Failure Signature (Search String)
- GenericModel[Any] raises ValidationError for GenericModel[SomeModel]
Error Message
Stack trace
Error Message
-------------
GenericModel[Any] raises ValidationError for GenericModel[SomeModel]
Minimal Reproduction
from typing import Any, Generic, TypeVar
from pydantic import BaseModel, ValidationError
T = TypeVar("T")
class ResponseModel(BaseModel, Generic[T]):
content: T
class Product(BaseModel):
name: str
price: float
class Order(BaseModel):
id: int
product: ResponseModel[Any]
# replacing the previous annotation with the following succeeds at runtime but fails type checking
# product: ResponseModel
product = Product(name="Apple", price=0.5)
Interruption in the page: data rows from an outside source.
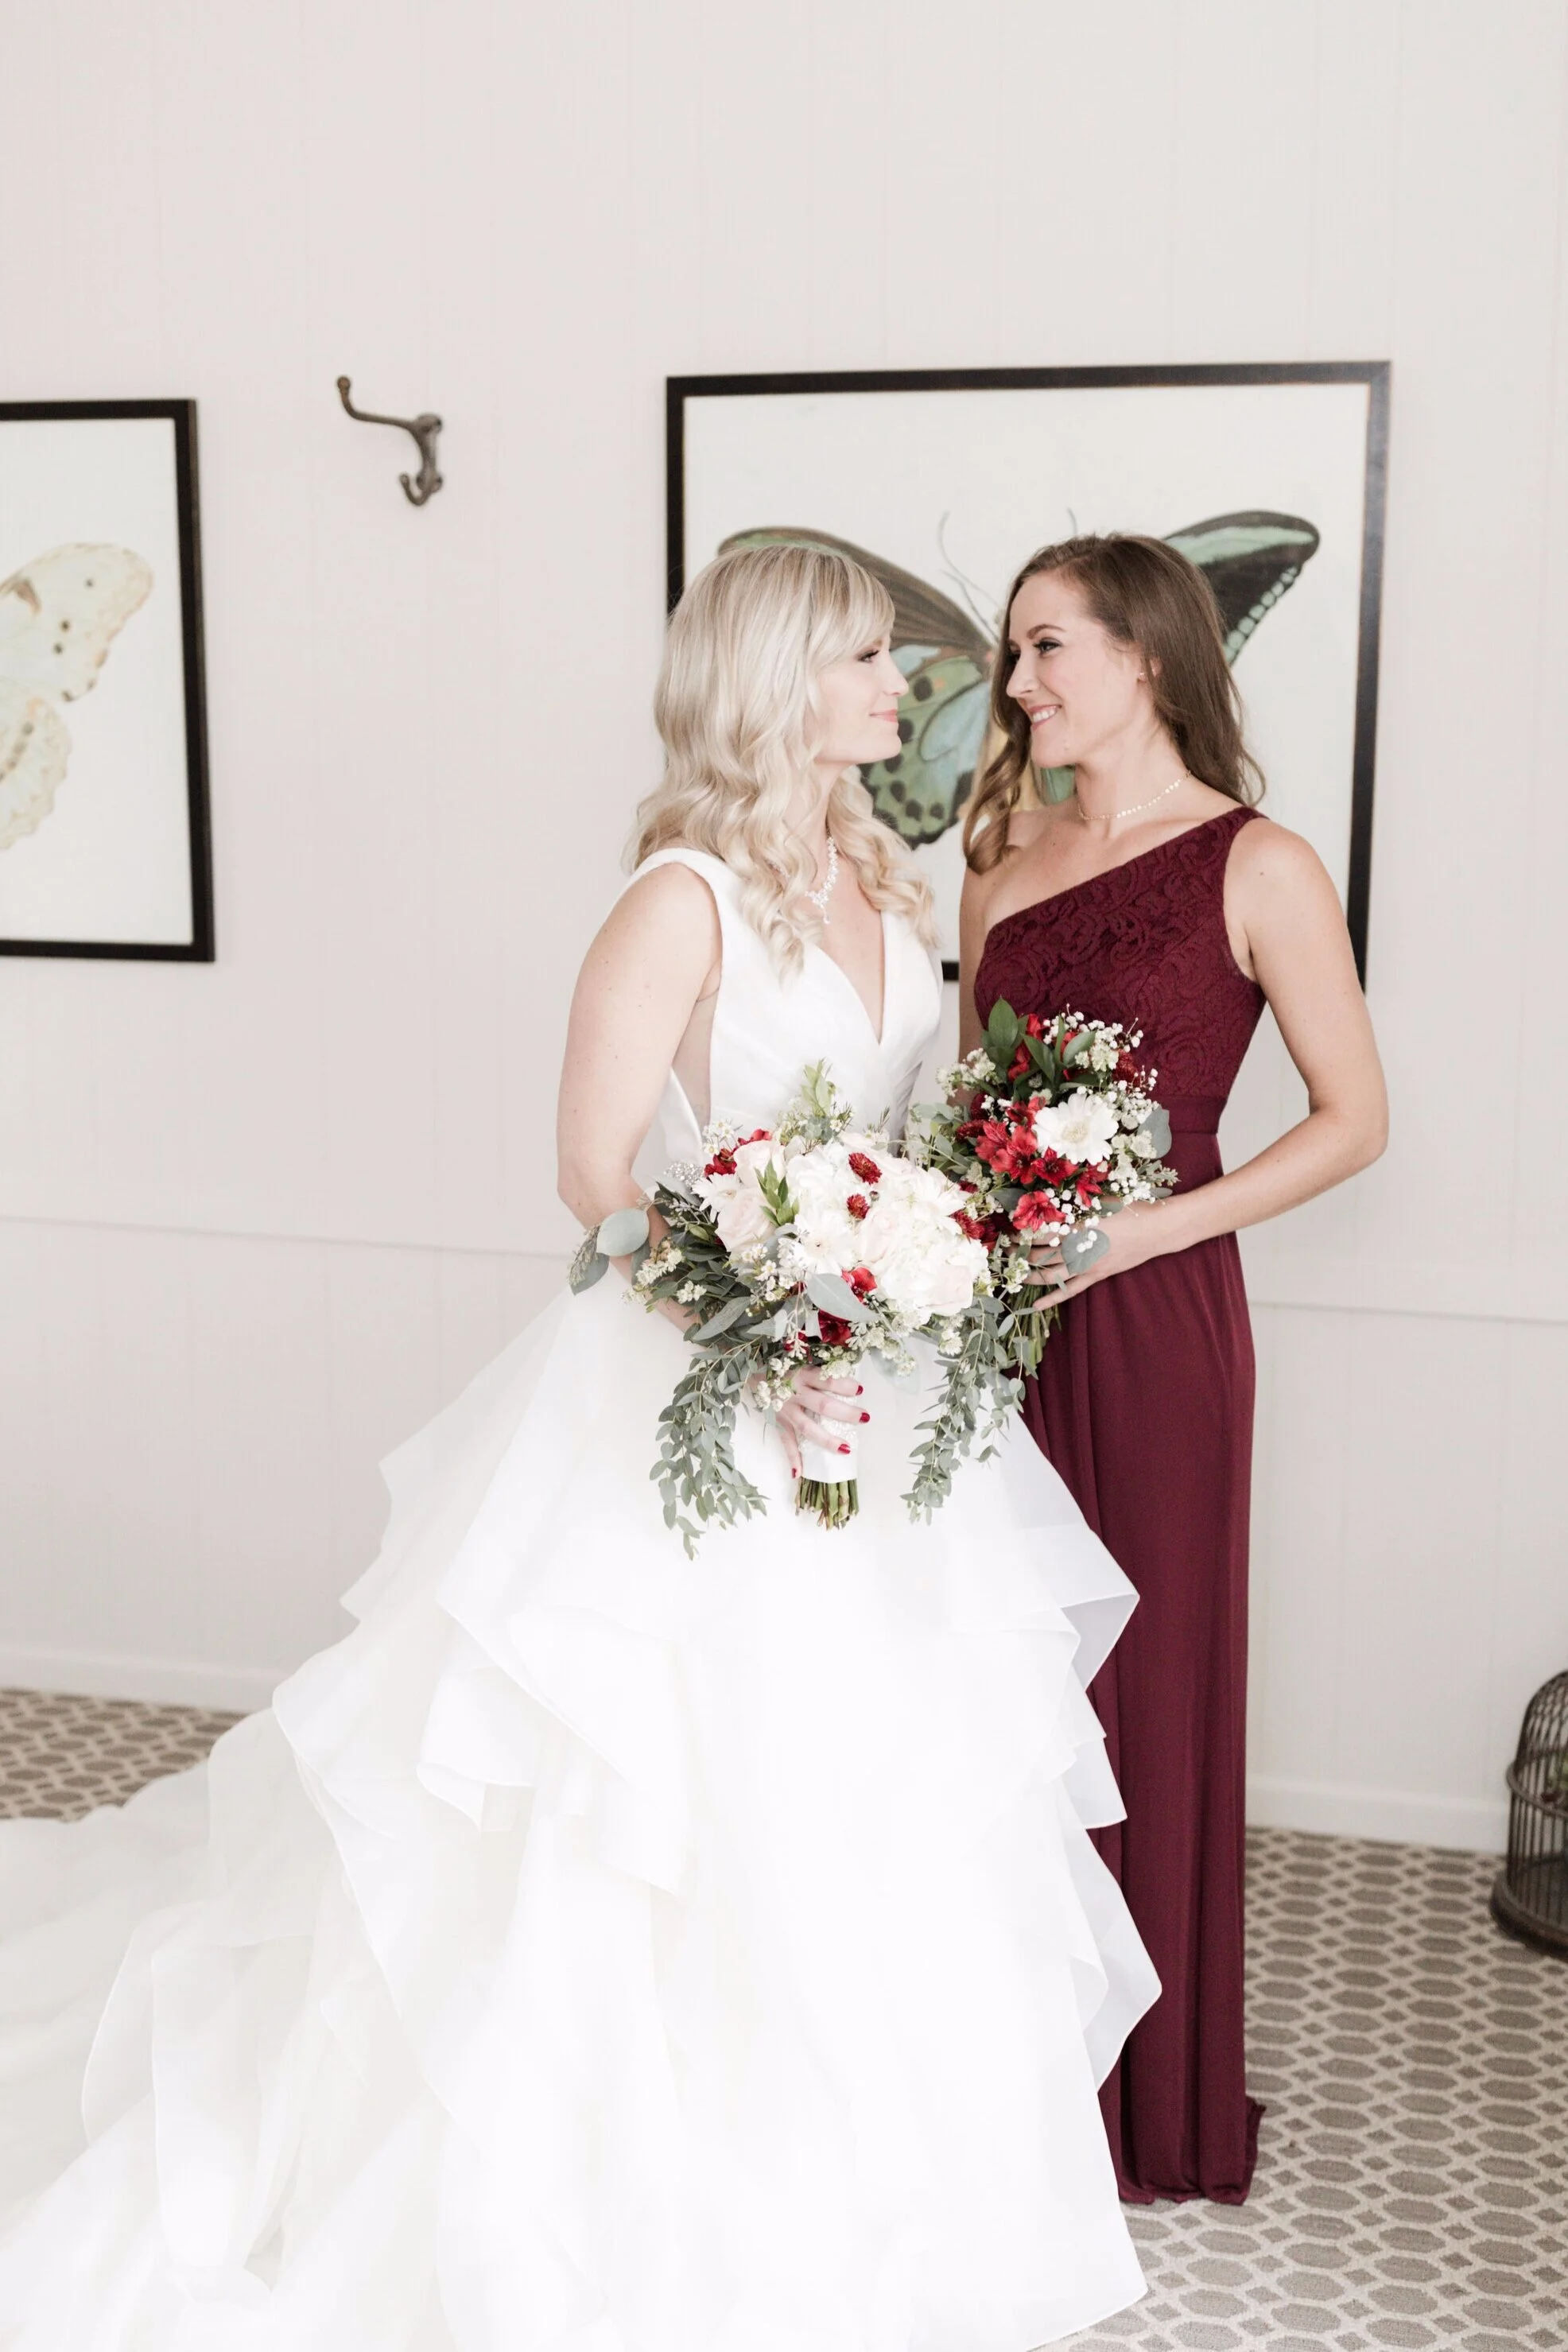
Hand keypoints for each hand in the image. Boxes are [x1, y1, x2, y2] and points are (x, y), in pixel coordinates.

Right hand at [773, 1366, 867, 1481]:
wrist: (752, 1375)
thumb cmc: (783, 1369)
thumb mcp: (800, 1364)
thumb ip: (819, 1372)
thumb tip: (847, 1380)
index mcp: (802, 1375)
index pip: (827, 1380)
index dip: (844, 1385)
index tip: (860, 1389)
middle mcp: (794, 1393)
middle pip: (823, 1405)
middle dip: (846, 1413)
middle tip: (864, 1417)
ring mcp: (786, 1410)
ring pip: (808, 1427)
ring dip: (827, 1440)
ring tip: (846, 1449)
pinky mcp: (778, 1422)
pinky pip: (785, 1442)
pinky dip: (792, 1458)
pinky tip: (798, 1473)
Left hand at [1024, 1200, 1183, 1307]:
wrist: (1154, 1230)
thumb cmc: (1129, 1208)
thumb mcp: (1099, 1199)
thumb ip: (1074, 1203)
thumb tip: (1051, 1201)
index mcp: (1076, 1227)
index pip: (1039, 1232)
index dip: (1022, 1232)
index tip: (1010, 1229)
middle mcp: (1076, 1249)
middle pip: (1039, 1254)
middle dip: (1019, 1252)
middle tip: (1005, 1249)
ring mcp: (1085, 1265)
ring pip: (1049, 1274)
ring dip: (1028, 1273)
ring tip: (1012, 1270)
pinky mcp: (1094, 1276)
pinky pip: (1068, 1291)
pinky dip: (1051, 1299)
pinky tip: (1034, 1305)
response1: ResponseModel[Any] = ResponseModel[Any](content=product)
response2: ResponseModel[Any] = ResponseModel(content=product)
response3: ResponseModel[Any] = ResponseModel[Product](content=product)
for response in response1, response2, response3:
try:
order = Order(id=1, product=response)
print(f"{response!r} succeeded")
except ValidationError:
print(f"{response!r} failed")
Environment
- Pydantic: 2
What Broke
Instances of ResponseModel[Any] fail to validate as expected, causing runtime errors.
Why It Broke
Validation disallows instances of generic models that are not subclasses
Fix Options (Details)
Option A — Upgrade to fixed release Safe default (recommended)
pip install pydantic==1.10.19
Use when you can deploy the upstream fix. It is usually lower-risk than long-lived workarounds.
Fix reference: https://github.com/pydantic/pydantic/pull/10666
First fixed release: 1.10.19
Last verified: 2026-02-09. Validate in your environment.
When NOT to Use This Fix
- Do not use ResponseModel[Any] if you require strict type validation.
Verify Fix
Re-run the minimal reproduction on your broken version, then apply the fix and re-run.
Did This Fix Work in Your Case?
Quick signal helps us prioritize which fixes to verify and improve.
Prevention
- Add a CI check that diffs key outputs after upgrades (OpenAPI schema snapshots, JSON payload shapes, CLI output).
- Upgrade behind a canary and run integration tests against the canary before 100% rollout.
Version Compatibility Table
| Version | Status |
|---|---|
| 1.10.19 | Fixed |
Related Issues
No related fixes found.
Sources
We don’t republish the full GitHub discussion text. Use the links above for context.